JOB ITEM —
Return each line from the records below that contains the string "белье".

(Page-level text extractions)

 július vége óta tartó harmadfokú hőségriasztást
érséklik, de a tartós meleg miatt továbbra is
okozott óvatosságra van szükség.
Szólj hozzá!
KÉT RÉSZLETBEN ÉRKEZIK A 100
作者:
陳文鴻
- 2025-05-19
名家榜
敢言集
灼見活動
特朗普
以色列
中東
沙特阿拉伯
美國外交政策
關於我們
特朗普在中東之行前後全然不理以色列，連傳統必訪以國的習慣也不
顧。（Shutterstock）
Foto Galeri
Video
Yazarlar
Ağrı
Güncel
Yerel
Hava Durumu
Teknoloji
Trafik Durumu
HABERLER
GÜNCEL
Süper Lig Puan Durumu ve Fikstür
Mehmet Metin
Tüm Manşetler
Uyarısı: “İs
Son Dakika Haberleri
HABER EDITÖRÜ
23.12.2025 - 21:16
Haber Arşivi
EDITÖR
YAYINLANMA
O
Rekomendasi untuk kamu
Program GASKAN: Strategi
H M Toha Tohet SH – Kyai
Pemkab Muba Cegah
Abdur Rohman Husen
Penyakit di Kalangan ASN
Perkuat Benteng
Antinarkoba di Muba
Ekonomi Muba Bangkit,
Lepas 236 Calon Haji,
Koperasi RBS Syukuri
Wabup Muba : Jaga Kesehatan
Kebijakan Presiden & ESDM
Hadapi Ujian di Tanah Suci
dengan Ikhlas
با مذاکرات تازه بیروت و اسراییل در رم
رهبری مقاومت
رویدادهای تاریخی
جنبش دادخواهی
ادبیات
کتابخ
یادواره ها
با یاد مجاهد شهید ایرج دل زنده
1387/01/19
==
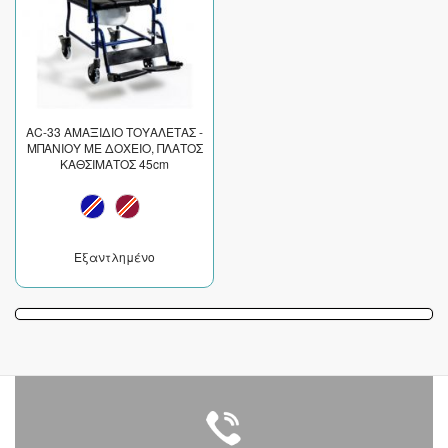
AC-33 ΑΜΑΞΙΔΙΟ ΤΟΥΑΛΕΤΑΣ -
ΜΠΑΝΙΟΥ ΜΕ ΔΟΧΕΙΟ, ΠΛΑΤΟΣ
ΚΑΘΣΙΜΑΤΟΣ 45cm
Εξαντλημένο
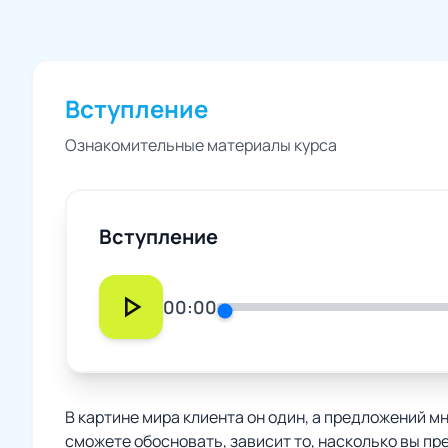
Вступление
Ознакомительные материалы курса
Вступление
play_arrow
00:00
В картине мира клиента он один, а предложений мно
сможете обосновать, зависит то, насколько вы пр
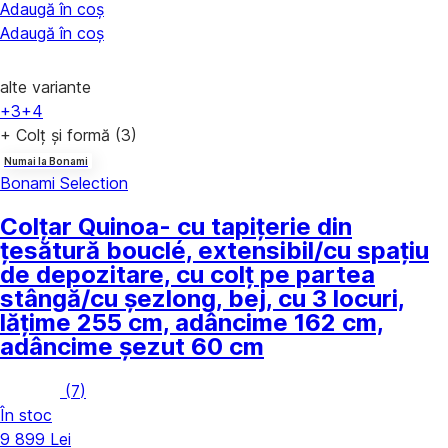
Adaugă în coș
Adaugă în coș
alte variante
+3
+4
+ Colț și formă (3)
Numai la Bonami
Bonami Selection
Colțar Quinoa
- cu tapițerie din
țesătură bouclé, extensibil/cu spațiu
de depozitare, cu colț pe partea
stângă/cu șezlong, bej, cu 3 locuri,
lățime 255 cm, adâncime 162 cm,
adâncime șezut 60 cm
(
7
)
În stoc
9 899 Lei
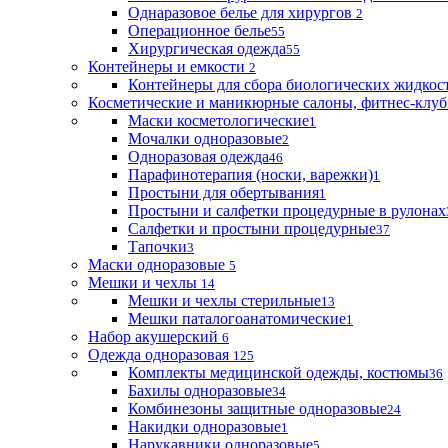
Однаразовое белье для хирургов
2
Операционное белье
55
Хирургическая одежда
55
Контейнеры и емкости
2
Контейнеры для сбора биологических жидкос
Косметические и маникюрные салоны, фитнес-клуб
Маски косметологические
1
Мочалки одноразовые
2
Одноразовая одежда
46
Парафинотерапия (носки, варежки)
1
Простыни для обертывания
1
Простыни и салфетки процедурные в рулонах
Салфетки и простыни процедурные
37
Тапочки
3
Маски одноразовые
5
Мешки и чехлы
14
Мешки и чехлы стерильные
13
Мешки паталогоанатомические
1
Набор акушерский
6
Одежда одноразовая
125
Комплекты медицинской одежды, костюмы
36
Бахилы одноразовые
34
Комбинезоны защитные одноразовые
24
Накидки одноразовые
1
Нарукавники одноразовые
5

OUTPUT BELOW —
Однаразовое белье для хирургов
Операционное белье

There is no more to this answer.